## start Document section

Thomas’ assessment of study participants was similar.
Both Catawba interns are proud of their work and say their supervising scientists are also proud of them.
“They had already put a lot of time into training Aliyah and I on ethics, safety, in us taking online course modules, such as one on food safety prep,” Thomas said. “Once they invest so much into you, they want to keep you and they’re proud of what you have become.”
“From this internship, I have definitely learned to think on my own and having the confidence to do the work without having someone standing over your shoulders telling you what to do,” Aliyah explained. “It was up to us to manage our time, complete our tasks and do it in a specific time frame. We always had help if we needed it, but we didn’t have someone standing over us. I think that was what gave us that push to achieve; it was a real job.”
For Those Catawba Students Who Follow
Dr. Sabo sees relationships he and his students have built at the NCRC as part of the pipeline that connects the Catawba campus to the NCRC in Kannapolis.
“This situation we have – this partnership – puts the content of chemistry in the context of the workforce,” he said. “We are satisfying Catawba’s mission of personal attention and career preparation, and on a big scale. It’s a win-win for us.”
“We were ambassadors for Catawba at NCRC to start a pipeline for future students,” Thomas agreed.
Dr. Steven H. Zeisel, director of UNC Chapel Hill’s Nutrition Research Institute, concurred. “We are pleased to give serious-minded students like Thomas and Aliyah hands-on experience in our labs and they have made significant contributions to this research project. We look forward to expanding our partnership with Catawba College and mentoring more talented students like Thomas and Aliyah.”
And to the students who will follow Thomas and Aliyah at the research campus, Thomas had this advice: “Be a sponge and absorb everything. Every day, every minute we were at the research center, we were learning something. You never know who’s going to come through the door or who you’re going to talk to. Give it your all and take from it everything you can.”

## end Document section

▶ _Required work_:
Answer these questions from the passage about the Catawba internship:
1. Which online course module does Thomas name as an example of his training?
2. In what city is the NCRC located?
3. Who is the director of UNC Chapel Hill's Nutrition Research Institute?
The data is not needed for any of the work here.

## start Data shown

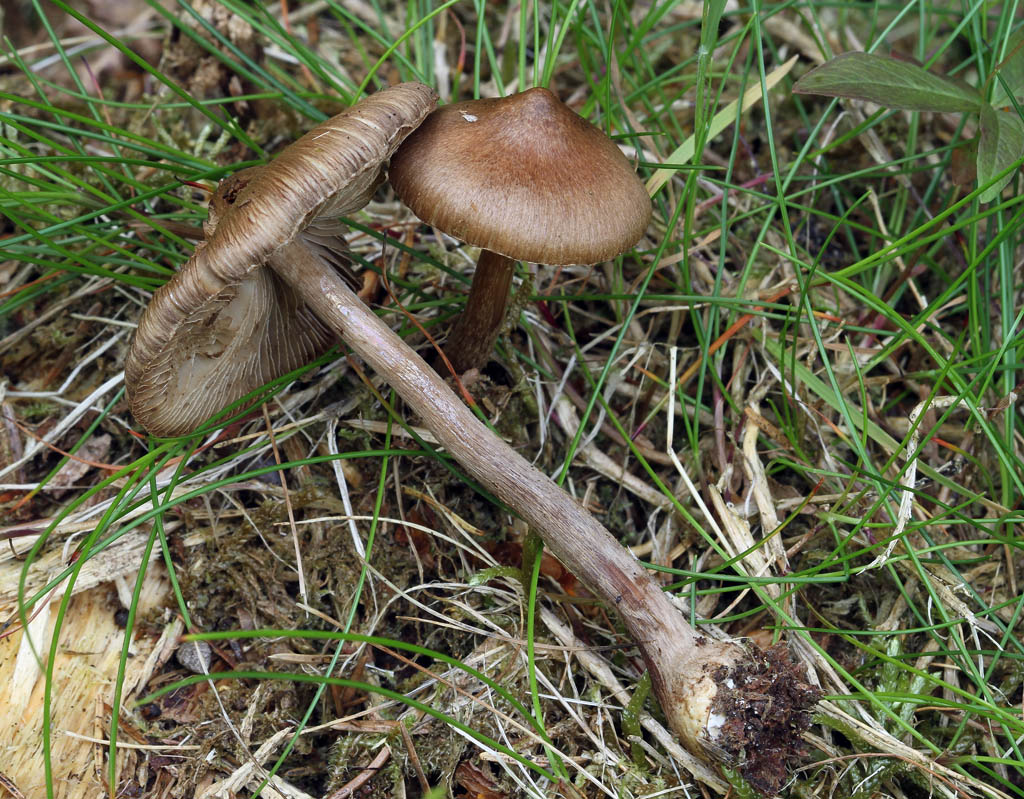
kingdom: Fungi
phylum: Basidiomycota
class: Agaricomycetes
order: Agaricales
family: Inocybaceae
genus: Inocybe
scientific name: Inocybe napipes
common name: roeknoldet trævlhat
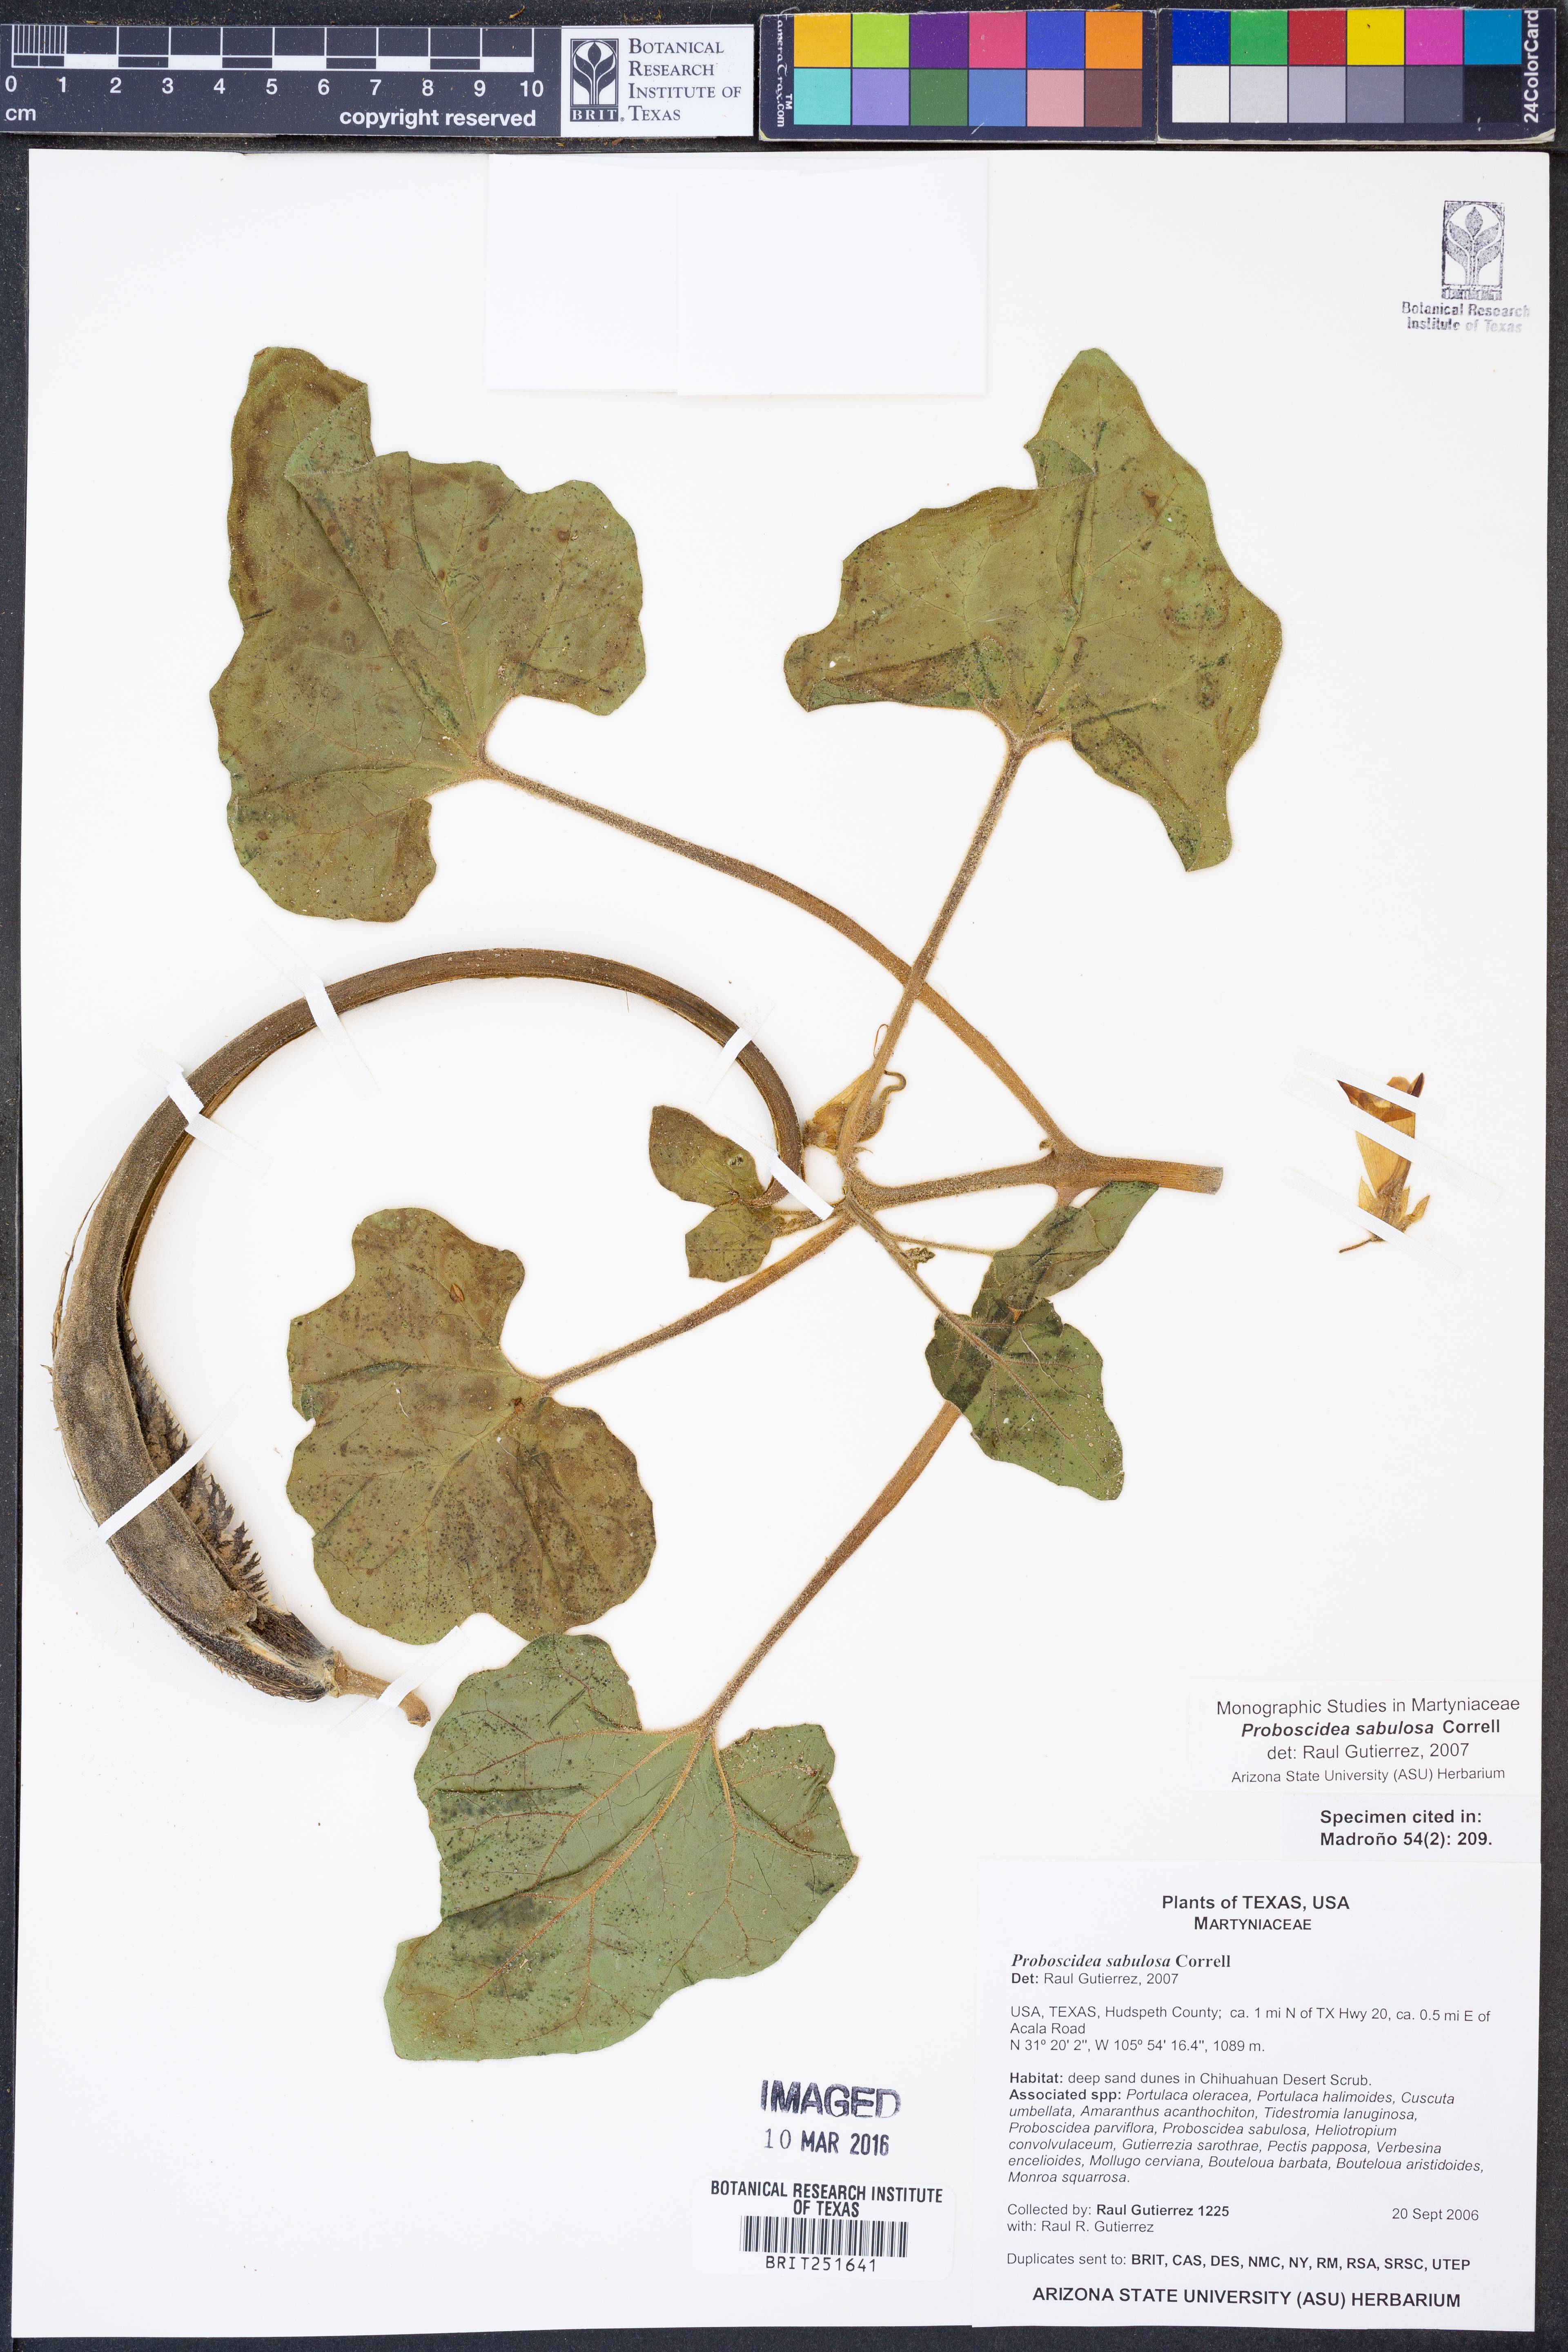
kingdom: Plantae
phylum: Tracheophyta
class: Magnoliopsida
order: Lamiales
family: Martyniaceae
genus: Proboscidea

## end Data shown
## start Data shown

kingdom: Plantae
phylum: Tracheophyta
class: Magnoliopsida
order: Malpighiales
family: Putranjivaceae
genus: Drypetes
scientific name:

## end Data shown

▶ _Solution to the problem_:
1. A module on food safety prep.
2. Kannapolis.
3. Dr. Steven H. Zeisel.